Presently I gained a loftier height, and saw the Lion's Head above me, a bold shield knob of rock rising out of silver trees, whose foliage is a pale glaucous green, resembling that of young eucalypti. Then, turning, I saw Capetown spread out beneath me, almost as one sees greater Naples from the Belvedere of the San Martino monastery. The whitish-grey town is furrowed into canyon-like streets. Beyond the town and over the flats was a view like that from Camaldoli. The foreground was scrub and pine and deep red earth, whereon men were building a new house. May fate send me here again when the sun is hot and the under world is all aglow!

I came at last to the little wind-swept divide between Table Mountain and the Lion's Head. Here Capetown was lost to me, and I stood among sandy wastes where thin pines and whin-like bushes grow. And further still was the cold grey sea with the waves breaking on a rocky point and a little island all awash with white water.

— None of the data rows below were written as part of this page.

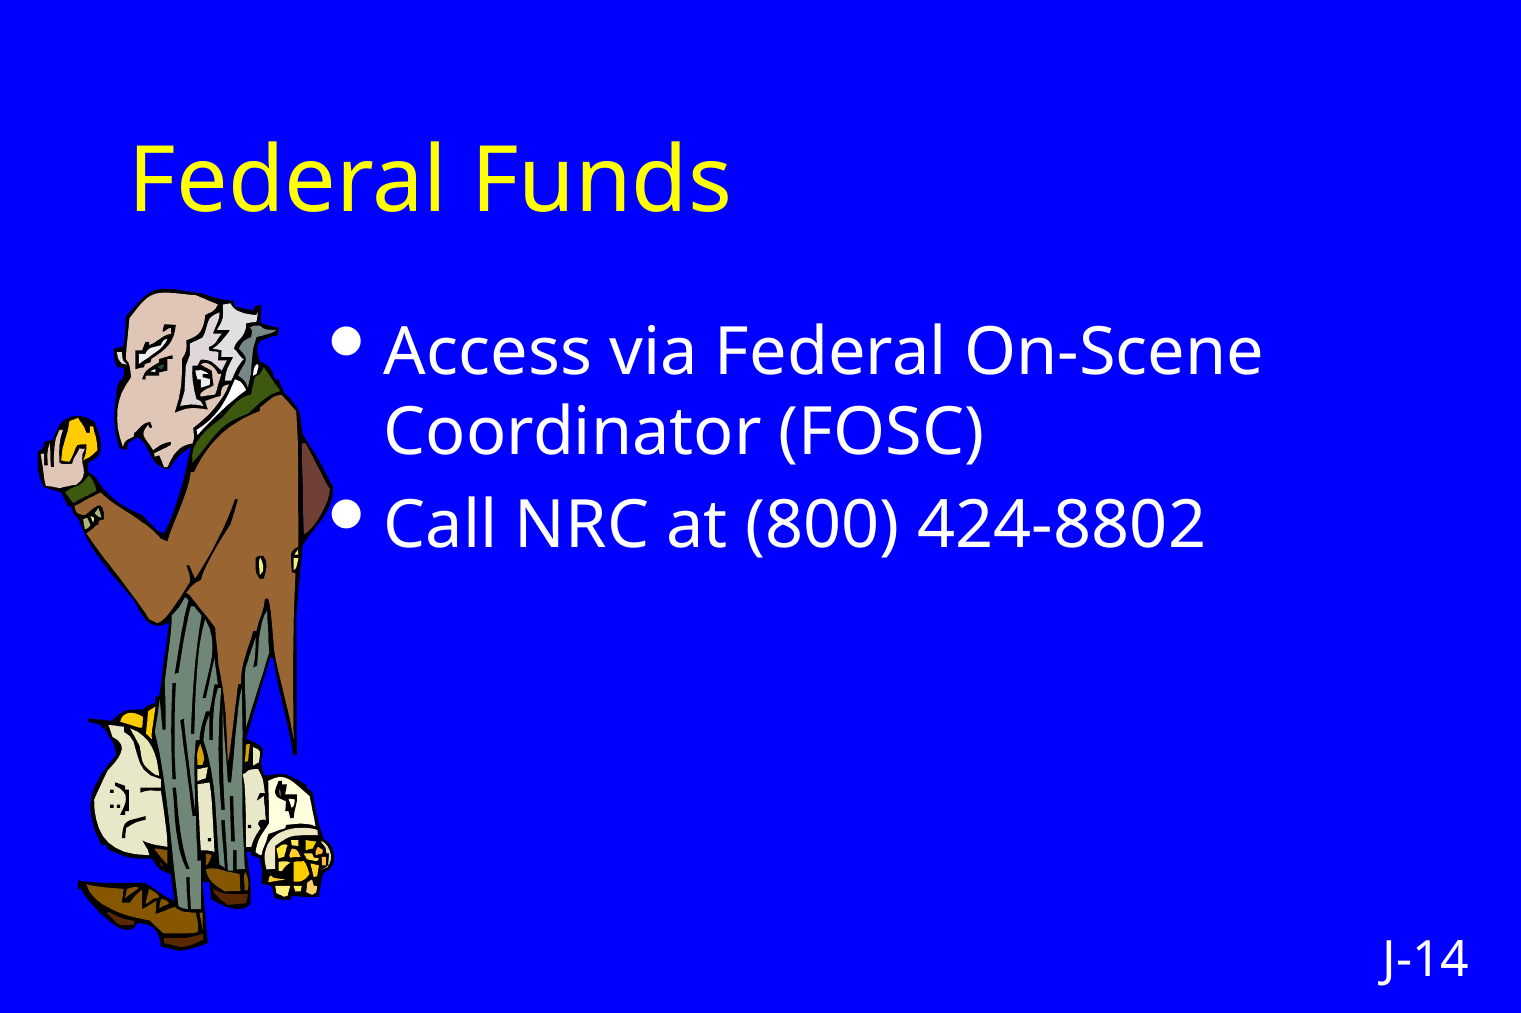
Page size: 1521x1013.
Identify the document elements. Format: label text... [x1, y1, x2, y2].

text_box J-14 [1358, 918, 1494, 994]
title Federal Funds [114, 90, 1407, 259]
list Access via Federal On-Scene Coordinator (FOSC) Call NRC at (800) 424-8802 [346, 300, 1374, 621]
picture [34, 282, 341, 951]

Though beyond this divide the air was cold as death, the slopes of Table Mountain sweeping to the sea were full of colour; deep, strong, stern colour. When the sun shines and full summer rules upon the Cape Peninsula the place must be glorious. Even when I saw it an artist would wonder how it was that with such a chill wind the colour remained. And above the coloured lower slopes this new view of Table Mountain suggested a serried rank of sphinxes staring out across the desert sea. The nearest peak of the mountain is weathered, cracked and scarred, and it in are two chimneys that appear accessible only for the oreads who block the way with their smoky clouds. In the far north-eastern distance the grey headlands melted into the grey ocean. But beneath me were the tender green of the birch-like silver tree and the rich young leaves of the transplanted English oak.